_DIRECTIONS:_ Please return, unchanged, the stretch of rows from the one containing "Could you read the pressure" through the last row.
Start of EXERCISE INPUT
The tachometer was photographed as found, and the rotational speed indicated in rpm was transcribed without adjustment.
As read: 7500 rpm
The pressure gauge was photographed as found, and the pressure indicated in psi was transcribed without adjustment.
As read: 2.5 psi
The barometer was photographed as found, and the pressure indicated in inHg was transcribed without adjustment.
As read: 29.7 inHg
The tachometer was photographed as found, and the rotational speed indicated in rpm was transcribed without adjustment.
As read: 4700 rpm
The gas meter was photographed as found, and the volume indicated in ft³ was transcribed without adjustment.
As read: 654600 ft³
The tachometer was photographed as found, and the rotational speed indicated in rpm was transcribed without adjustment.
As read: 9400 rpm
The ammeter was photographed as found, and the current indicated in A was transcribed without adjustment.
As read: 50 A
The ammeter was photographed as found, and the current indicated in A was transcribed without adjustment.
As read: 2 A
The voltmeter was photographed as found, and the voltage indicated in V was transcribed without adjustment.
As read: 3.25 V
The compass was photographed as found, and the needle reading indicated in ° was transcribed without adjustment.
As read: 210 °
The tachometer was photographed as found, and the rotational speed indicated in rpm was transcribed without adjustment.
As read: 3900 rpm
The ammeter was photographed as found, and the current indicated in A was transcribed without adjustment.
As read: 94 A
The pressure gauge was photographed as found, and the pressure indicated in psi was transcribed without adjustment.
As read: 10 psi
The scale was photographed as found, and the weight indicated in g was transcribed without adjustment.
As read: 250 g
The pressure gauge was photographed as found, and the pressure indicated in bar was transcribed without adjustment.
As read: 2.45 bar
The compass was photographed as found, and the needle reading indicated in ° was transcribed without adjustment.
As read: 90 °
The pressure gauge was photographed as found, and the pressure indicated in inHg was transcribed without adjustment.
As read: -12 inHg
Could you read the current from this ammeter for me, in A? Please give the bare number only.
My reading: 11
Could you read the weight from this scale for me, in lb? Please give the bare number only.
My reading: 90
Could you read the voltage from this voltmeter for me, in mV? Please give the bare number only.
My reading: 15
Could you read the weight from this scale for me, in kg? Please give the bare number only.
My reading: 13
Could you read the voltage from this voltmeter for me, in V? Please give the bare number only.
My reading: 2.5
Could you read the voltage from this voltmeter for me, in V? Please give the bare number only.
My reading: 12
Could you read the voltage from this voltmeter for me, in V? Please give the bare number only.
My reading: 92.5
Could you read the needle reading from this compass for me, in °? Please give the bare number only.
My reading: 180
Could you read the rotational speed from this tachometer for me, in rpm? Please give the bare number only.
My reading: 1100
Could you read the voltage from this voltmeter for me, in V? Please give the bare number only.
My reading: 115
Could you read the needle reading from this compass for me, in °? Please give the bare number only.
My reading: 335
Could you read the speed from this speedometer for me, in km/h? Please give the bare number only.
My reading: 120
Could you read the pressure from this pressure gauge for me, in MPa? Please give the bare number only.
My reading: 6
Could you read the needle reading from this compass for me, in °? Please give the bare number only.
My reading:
End of EXERCISE INPUT
_ANSWER BELOW:_
Could you read the pressure from this pressure gauge for me, in MPa? Please give the bare number only.
My reading: 6
Could you read the needle reading from this compass for me, in °? Please give the bare number only.
My reading:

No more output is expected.